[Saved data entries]
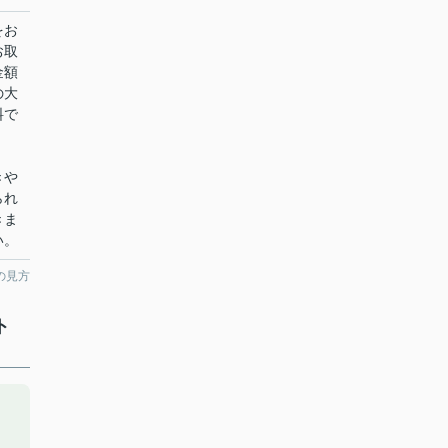
をお
お取
金額
の大
料で
きや
られ
きま
い。
の見方
ト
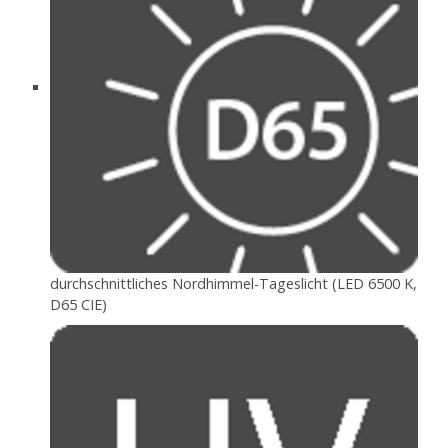
durchschnittliches Nordhimmel-Tageslicht (LED 6500 K,
D65 CIE)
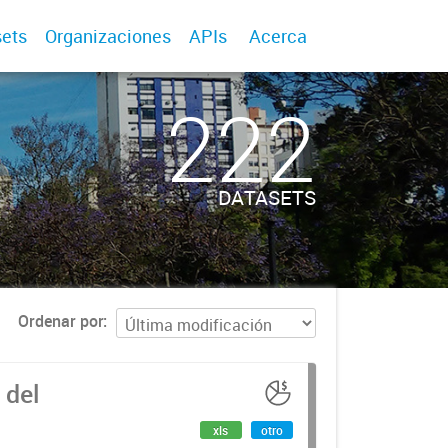
ets
Organizaciones
APIs
Acerca
222
DATASETS
Ordenar por
 del
xls
otro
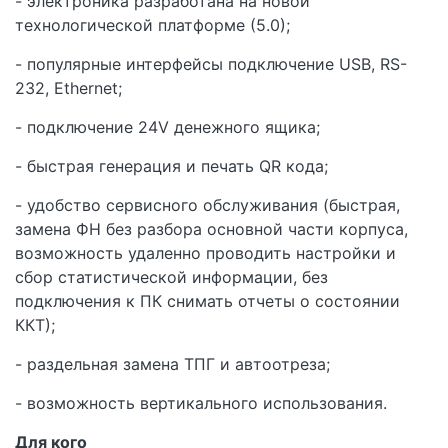
- электроника разработана на новой
технологической платформе (5.0);
- популярные интерфейсы подключение USB, RS-
232, Ethernet;
- подключение 24V денежного ящика;
- быстрая генерация и печать QR кода;
- удобство сервисного обслуживания (быстрая,
замена ФН без разбора основной части корпуса,
возможность удаленно проводить настройки и
сбор статистической информации, без
подключения к ПК снимать отчеты о состоянии
ККТ);
- раздельная замена ТПГ и автоотреза;
- возможность вертикального использования.
Для кого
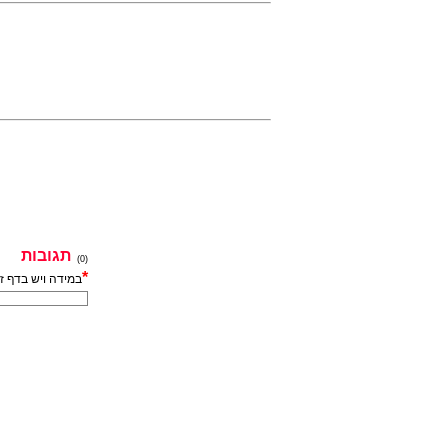
תגובות
(0)
*
במידה ויש בדף ז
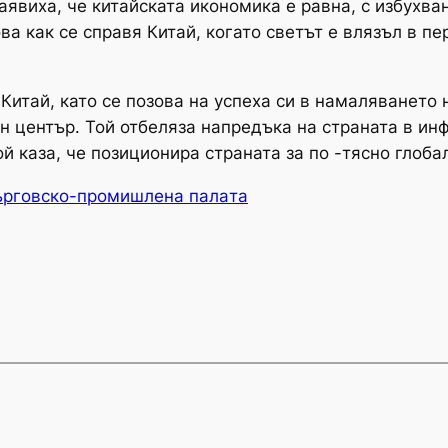
заявиха, че китайската икономика е равна, с избухв
ова как се справя Китай, когато светът е влязъл в п
 Китай, като се позова на успеха си в намаляването
 център. Той отбеляза напредъка на страната в ин
ой каза, че позиционира страната за по -тясно глоба
ърговско-промишлена палaта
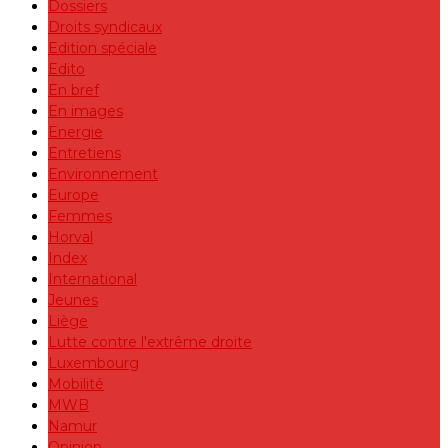
Dossiers
Droits syndicaux
Edition spéciale
Edito
En bref
En images
Energie
Entretiens
Environnement
Europe
Femmes
Horval
Index
International
Jeunes
Liège
Lutte contre l'extrême droite
Luxembourg
Mobilité
MWB
Namur
Opinion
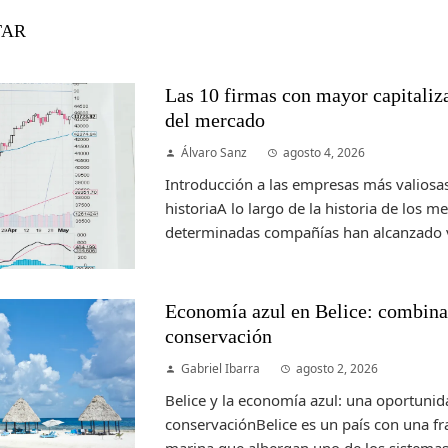
TAR
Las 10 firmas con mayor capitalizac
del mercado
Álvaro Sanz
agosto 4, 2026
Introducción a las empresas más valiosas
historiaA lo largo de la historia de los m
determinadas compañías han alcanzado v
Economía azul en Belice: combinac
conservación
Gabriel Ibarra
agosto 2, 2026
Belice y la economía azul: una oportunid
conservaciónBelice es un país con una fr
marina que albergan uno de los sistemas 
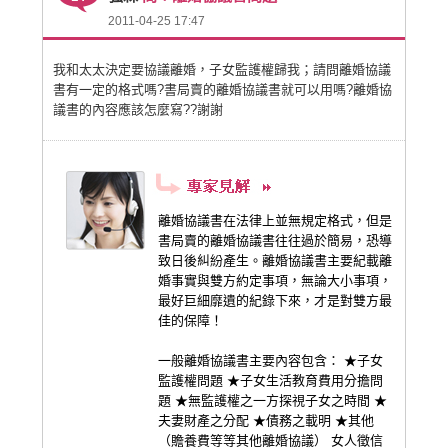
2011-04-25 17:47
我和太太決定要協議離婚，子女監護權歸我；請問離婚協議
書有一定的格式嗎?書局賣的離婚協議書就可以用嗎?離婚協
議書的內容應該怎麼寫??謝謝
離婚協議書在法律上並無規定格式，但是
書局賣的離婚協議書往往過於簡易，恐導
致日後糾紛產生。離婚協議書主要紀載離
婚事實與雙方約定事項，無論大小事項，
最好巨細靡遺的紀錄下來，才是對雙方最
佳的保障！
一般離婚協議書主要內容包含： ★子女
監護權問題 ★子女生活教育費用分擔問
題 ★無監護權之一方探視子女之時間 ★
夫妻財產之分配 ★債務之載明 ★其他
（贍養費等等其他離婚協議） 女人徵信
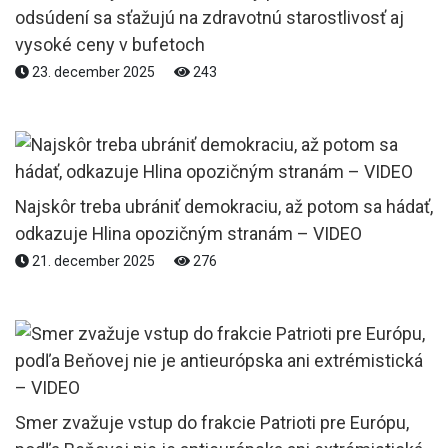
odsúdení sa sťažujú na zdravotnú starostlivosť aj
vysoké ceny v bufetoch
23. december 2025
243
Najskôr treba ubrániť demokraciu, až potom sa hádať,
odkazuje Hlina opozičným stranám – VIDEO
21. december 2025
276
Smer zvažuje vstup do frakcie Patrioti pre Európu,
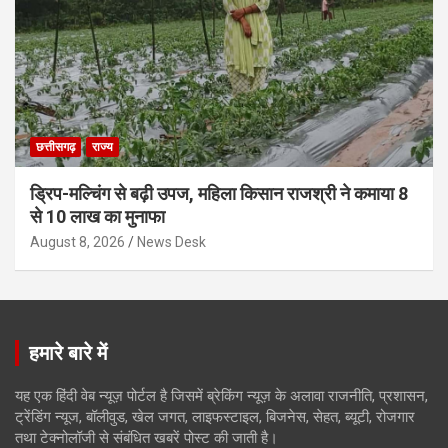
छत्तीसगढ़
राज्य
ड्रिप-मल्चिंग से बढ़ी उपज, महिला किसान राजश्री ने कमाया 8
से 10 लाख का मुनाफा
August 8, 2026
News Desk
हमारे बारे में
यह एक हिंदी वेब न्यूज़ पोर्टल है जिसमें ब्रेकिंग न्यूज़ के अलावा राजनीति, प्रशासन,
ट्रेंडिंग न्यूज, बॉलीवुड, खेल जगत, लाइफस्टाइल, बिजनेस, सेहत, ब्यूटी, रोजगार
तथा टेक्नोलॉजी से संबंधित खबरें पोस्ट की जाती है।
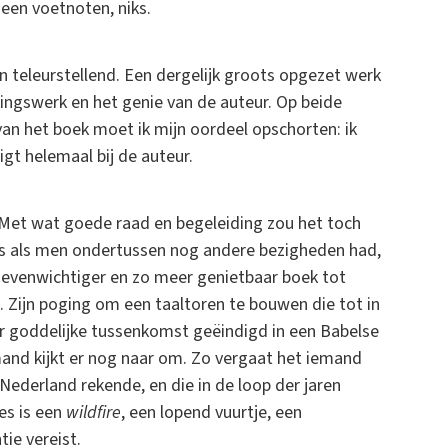
geen voetnoten, niks.
en teleurstellend. Een dergelijk groots opgezet werk
kingswerk en het genie van de auteur. Op beide
van het boek moet ik mijn oordeel opschorten: ik
gt helemaal bij de auteur.
k. Met wat goede raad en begeleiding zou het toch
lfs als men ondertussen nog andere bezigheden had,
 evenwichtiger en zo meer genietbaar boek tot
ch. Zijn poging om een taaltoren te bouwen die tot in
nder goddelijke tussenkomst geëindigd in een Babelse
mand kijkt er nog naar om. Zo vergaat het iemand
 Nederland rekende, en die in de loop der jaren
es is een
wildfire
, een lopend vuurtje, een
tie vereist.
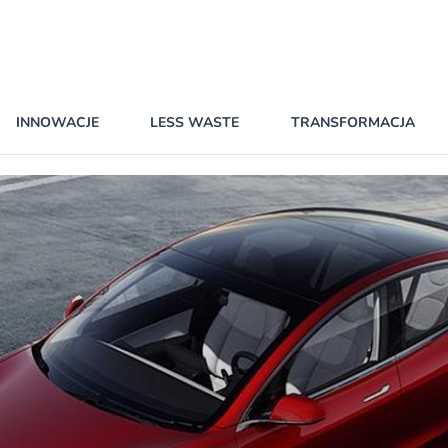
INNOWACJE
LESS WASTE
TRANSFORMACJA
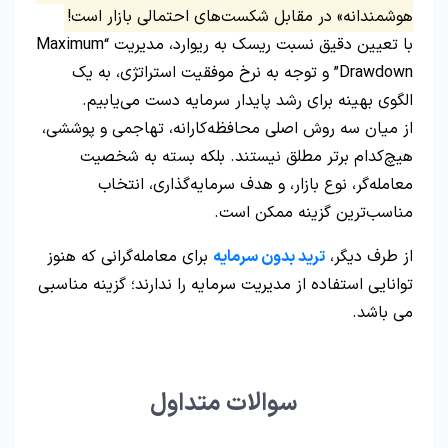
هوشمندانه» در مقابل شکست‌های احتمالی بازار است!
با تعیین دقیق نسبت ریسک به ریوارد، مدیریت “Maximum
Drawdown” و توجه به نرخ موفقیت استراتژی، به یک
الگوی بهینه برای رشد پایدار سرمایه دست می‌یابیم.
از میان سه روش اصلی محافظه‌کارانه، تهاجمی و پوششی،
هیچ‌کدام برتر مطلق نیستند. بلکه بسته به شخصیت
معامله‌گر، نوع بازار، و هدف سرمایه‌گذاری، انتخاب
مناسب‌ترین گزینه ممکن است.
از طرف دیگر،
ترید بدون سرمایه
برای معامله‌گرانی که هنوز
توانایی استفاده از مدیریت سرمایه را ندارند؛ گزینه مناسبی
می باشد.
سوالات متداول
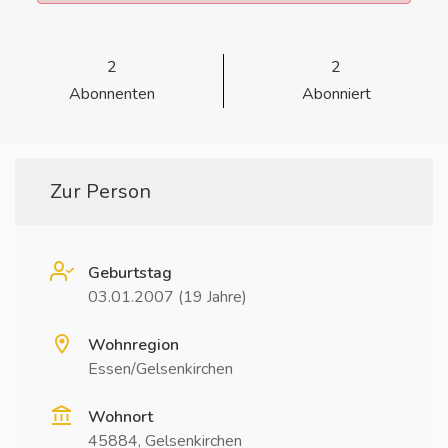
2
2
Abonnenten
Abonniert
Zur Person
Geburtstag
03.01.2007 (19 Jahre)
Wohnregion
Essen/Gelsenkirchen
Wohnort
45884, Gelsenkirchen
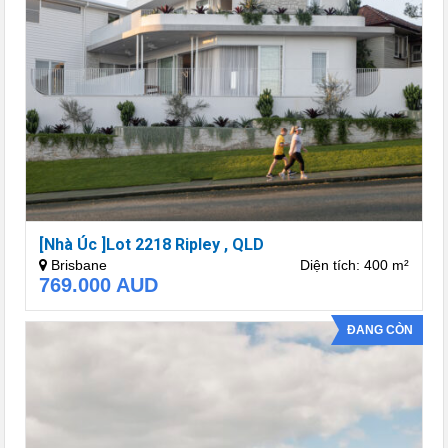
[Nhà Úc ]Lot 2218 Ripley , QLD
Brisbane
Diện tích: 400 m²
769.000
AUD
ĐANG CÒN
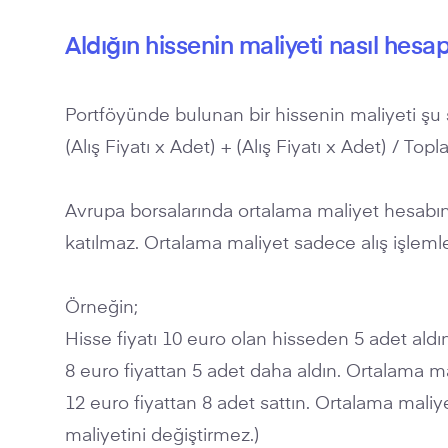
Aldığın hissenin maliyeti nasıl hesa
Portföyünde bulunan bir hissenin maliyeti şu 
(Alış Fiyatı x Adet) + (Alış Fiyatı x Adet) / To
Avrupa borsalarında ortalama maliyet hesabınd
katılmaz. Ortalama maliyet sadece alış işlemle
Örneğin;
Hisse fiyatı 10 euro olan hisseden 5 adet aldı
8 euro fiyattan 5 adet daha aldın. Ortalama ma
12 euro fiyattan 8 adet sattın. Ortalama maliy
maliyetini değiştirmez.)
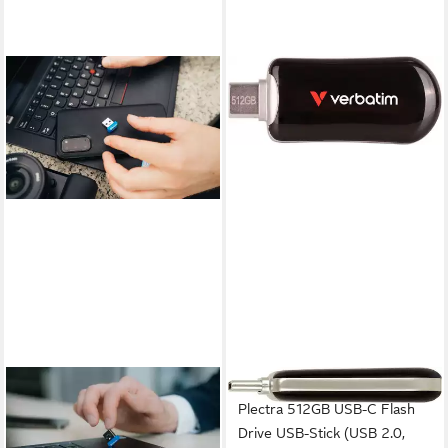
VERBATIM
VERBATIM
Nano USB Stick USB-Stick
Plectra 512GB USB-C Flash
(USB 3.2, Nano USB 3.2
Drive USB-Stick (USB 2.0,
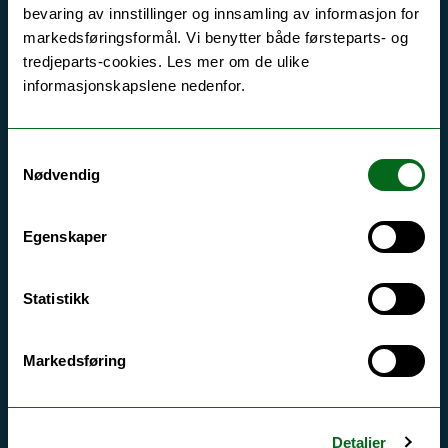
bevaring av innstillinger og innsamling av informasjon for
markedsføringsformål. Vi benytter både førsteparts- og
tredjeparts-cookies. Les mer om de ulike
informasjonskapslene nedenfor.
Samtykkevalg
Nødvendig
Egenskaper
Statistikk
Markedsføring
Detaljer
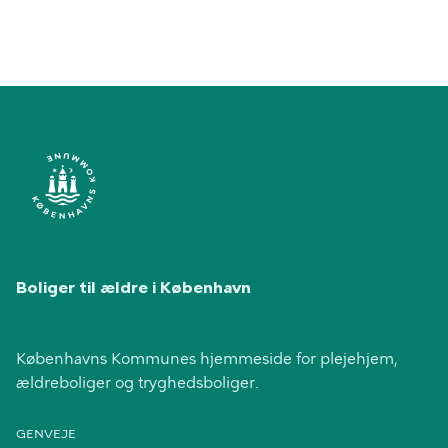
Boliger til ældre i København
Københavns Kommunes hjemmeside for plejehjem,
ældreboliger og tryghedsboliger.
GENVEJE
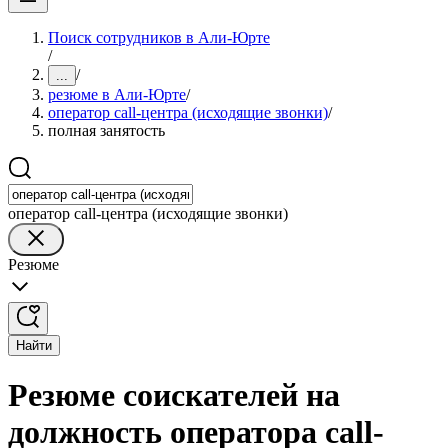
Поиск сотрудников в Али-Юрте
/
/
...
резюме в Али-Юрте
/
оператор call-центра (исходящие звонки)
/
полная занятость
оператор call-центра (исходящие звонки)
Резюме
Найти
Резюме соискателей на
должность оператора call-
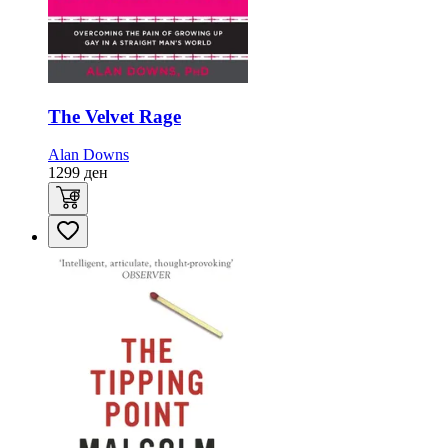
The Velvet Rage
Alan Downs
1299
ден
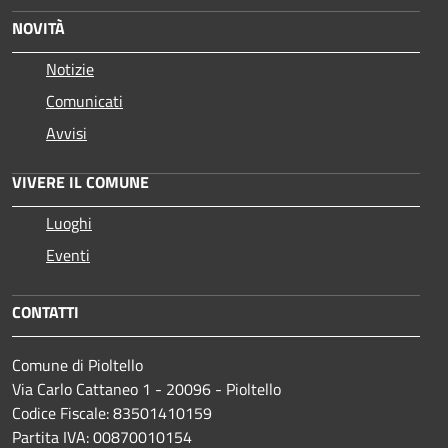
NOVITÀ
Notizie
Comunicati
Avvisi
VIVERE IL COMUNE
Luoghi
Eventi
CONTATTI
Comune di Pioltello
Via Carlo Cattaneo 1 - 20096 - Pioltello
Codice Fiscale: 83501410159
Partita IVA: 00870010154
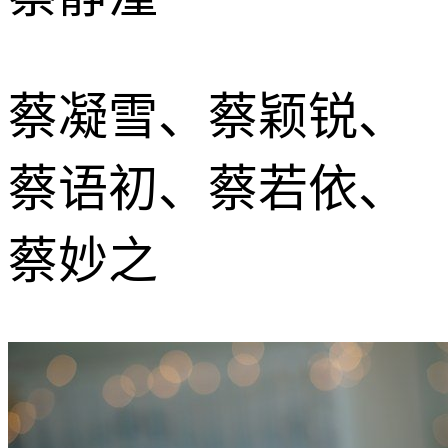
蔡凝雪、蔡颖锐、
蔡语初、蔡若依、
蔡妙之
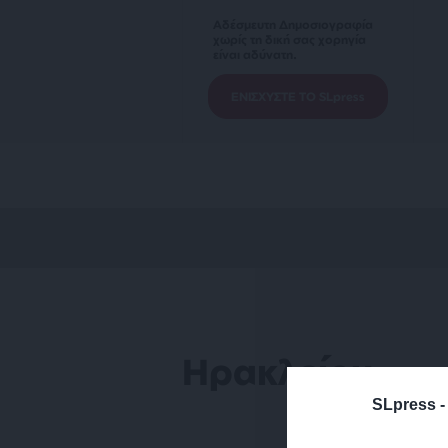
Αδέσμευτη Δημοσιογραφία
χωρίς τη δική σας χορηγία
είναι αδύνατη.
ΕΝΙΣΧΥΣΤΕ ΤΟ SLpress
Ηρακλείου
SLpress 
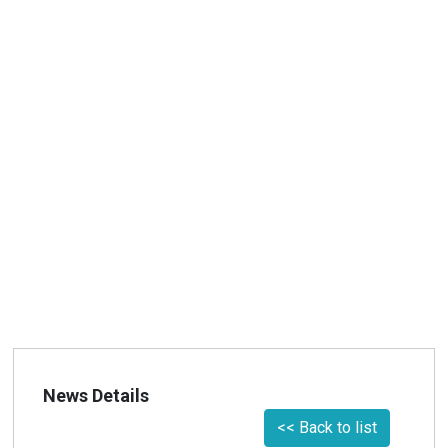
News Details
<< Back to list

> Your instructions
The expected result is every record above, word for word, with no pictures in it.

> Exercise output
をお
お取
金額
の大
料で
きや
られ
きま
い。
の見方
ト
durchschnittliches Nordhimmel-Tageslicht (LED 6500 K,
D65 CIE)
ets
Organizaciones
APIs
Acerca
222
DATASETS
Ordenar por
 del
xls
otro
- электроника разработана на новой
технологической платформе (5.0);
- популярные интерфейсы подключение USB, RS-
232, Ethernet;
- подключение 24V денежного ящика;
- быстрая генерация и печать QR кода;
- удобство сервисного обслуживания (быстрая,
замена ФН без разбора основной части корпуса,
возможность удаленно проводить настройки и
сбор статистической информации, без
подключения к ПК снимать отчеты о состоянии
ККТ);
- раздельная замена ТПГ и автоотреза;
- возможность вертикального использования.
Для кого
תגובות
(0)
*
במידה ויש בדף ז
заявиха, че китайската икономика е равна, с избухв
ова как се справя Китай, когато светът е влязъл в п
 Китай, като се позова на успеха си в намаляването
 център. Той отбеляза напредъка на страната в ин
ой каза, че позиционира страната за по -тясно глоба
ърговско-промишлена палaта
Dossiers
Droits syndicaux
Edition spéciale
Edito
En bref
En images
Energie
Entretiens
Environnement
Europe
Femmes
Horval
Index
International
Jeunes
Liège
Lutte contre l'extrême droite
Luxembourg
Mobilité
MWB
Namur
Opinion
TAR
Las 10 firmas con mayor capitalizac
del mercado
Álvaro Sanz
agosto 4, 2026
Introducción a las empresas más valiosas
historiaA lo largo de la historia de los m
determinadas compañías han alcanzado v
Economía azul en Belice: combinac
conservación
Gabriel Ibarra
agosto 2, 2026
Belice y la economía azul: una oportunid
conservaciónBelice es un país con una fr
marina que albergan uno de los sistemas 
2011-04-25 17:47
我和太太決定要協議離婚，子女監護權歸我；請問離婚協議
書有一定的格式嗎?書局賣的離婚協議書就可以用嗎?離婚協
議書的內容應該怎麼寫??謝謝
離婚協議書在法律上並無規定格式，但是
書局賣的離婚協議書往往過於簡易，恐導
致日後糾紛產生。離婚協議書主要紀載離
婚事實與雙方約定事項，無論大小事項，
最好巨細靡遺的紀錄下來，才是對雙方最
佳的保障！
一般離婚協議書主要內容包含： ★子女
監護權問題 ★子女生活教育費用分擔問
題 ★無監護權之一方探視子女之時間 ★
夫妻財產之分配 ★債務之載明 ★其他
（贍養費等等其他離婚協議） 女人徵信
odsúdení sa sťažujú na zdravotnú starostlivosť aj
vysoké ceny v bufetoch
23. december 2025
243
Najskôr treba ubrániť demokraciu, až potom sa hádať,
odkazuje Hlina opozičným stranám – VIDEO
21. december 2025
276
Smer zvažuje vstup do frakcie Patrioti pre Európu,
छत्तीसगढ़
राज्य
ड्रिप-मल्चिंग से बढ़ी उपज, महिला किसान राजश्री ने कमाया 8
से 10 लाख का मुनाफा
August 8, 2026
News Desk
हमारे बारे में
यह एक हिंदी वेब न्यूज़ पोर्टल है जिसमें ब्रेकिंग न्यूज़ के अलावा राजनीति, प्रशासन,
ट्रेंडिंग न्यूज, बॉलीवुड, खेल जगत, लाइफस्टाइल, बिजनेस, सेहत, ब्यूटी, रोजगार
तथा टेक्नोलॉजी से संबंधित खबरें पोस्ट की जाती है।
geen voetnoten, niks.
en teleurstellend. Een dergelijk groots opgezet werk
kingswerk en het genie van de auteur. Op beide
van het boek moet ik mijn oordeel opschorten: ik
gt helemaal bij de auteur.
k. Met wat goede raad en begeleiding zou het toch
lfs als men ondertussen nog andere bezigheden had,
 evenwichtiger en zo meer genietbaar boek tot
ch. Zijn poging om een taaltoren te bouwen die tot in
nder goddelijke tussenkomst geëindigd in een Babelse
mand kijkt er nog naar om. Zo vergaat het iemand
 Nederland rekende, en die in de loop der jaren
es is een
wildfire
, een lopend vuurtje, een
tie vereist.
INNOWACJE
LESS WASTE
TRANSFORMACJA
هوشمندانه» در مقابل شکست‌های احتمالی بازار است!
با تعیین دقیق نسبت ریسک به ریوارد، مدیریت “Maximum
Drawdown” و توجه به نرخ موفقیت استراتژی، به یک
الگوی بهینه برای رشد پایدار سرمایه دست می‌یابیم.
از میان سه روش اصلی محافظه‌کارانه، تهاجمی و پوششی،
هیچ‌کدام برتر مطلق نیستند. بلکه بسته به شخصیت
معامله‌گر، نوع بازار، و هدف سرمایه‌گذاری، انتخاب
مناسب‌ترین گزینه ممکن است.
از طرف دیگر،
ترید بدون سرمایه
برای معامله‌گرانی که هنوز
توانایی استفاده از مدیریت سرمایه را ندارند؛ گزینه مناسبی
می باشد.
سوالات متداول
2
2
Abonnenten
Abonniert
Zur Person
Geburtstag
03.01.2007 (19 Jahre)
Wohnregion
Essen/Gelsenkirchen
Wohnort
45884, Gelsenkirchen
[Nhà Úc ]Lot 2218 Ripley , QLD
Brisbane
Diện tích: 400 m²
769.000
AUD
ĐANG CÒN
Aldığın hissenin maliyeti nasıl hesa
Portföyünde bulunan bir hissenin maliyeti şu 
(Alış Fiyatı x Adet) + (Alış Fiyatı x Adet) / To
Avrupa borsalarında ortalama maliyet hesabınd
katılmaz. Ortalama maliyet sadece alış işlemle
Örneğin;
Hisse fiyatı 10 euro olan hisseden 5 adet aldı
8 euro fiyattan 5 adet daha aldın. Ortalama ma
12 euro fiyattan 8 adet sattın. Ortalama maliy
maliyetini değiştirmez.)
VERBATIM
VERBATIM
Nano USB Stick USB-Stick
Plectra 512GB USB-C Flash
(USB 3.2, Nano USB 3.2
Drive USB-Stick (USB 2.0,
bevaring av innstillinger og innsamling av informasjon for
markedsføringsformål. Vi benytter både førsteparts- og
tredjeparts-cookies. Les mer om de ulike
informasjonskapslene nedenfor.
Samtykkevalg
Nødvendig
Egenskaper
Statistikk
Markedsføring
Detaljer
Boliger til ældre i København
Københavns Kommunes hjemmeside for plejehjem,
ældreboliger og tryghedsboliger.
GENVEJE
Поиск сотрудников в Али-Юрте
/
/
...
резюме в Али-Юрте
/
оператор call-центра (исходящие звонки)
/
полная занятость
оператор call-центра (исходящие звонки)
Резюме
Найти
Резюме соискателей на
должность оператора call-
The Velvet Rage
Alan Downs
1299
ден
NOVITÀ
Notizie
Comunicati
Avvisi
VIVERE IL COMUNE
Luoghi
Eventi
CONTATTI
Comune di Pioltello
Via Carlo Cattaneo 1 - 20096 - Pioltello
Codice Fiscale: 83501410159
Partita IVA: 00870010154
蔡凝雪、蔡颖锐、
蔡语初、蔡若依、
蔡妙之
Αδέσμευτη Δημοσιογραφία
χωρίς τη δική σας χορηγία
είναι αδύνατη.
ΕΝΙΣΧΥΣΤΕ ΤΟ SLpress
Ηρακλείου
SLpress 
News Details
<< Back to list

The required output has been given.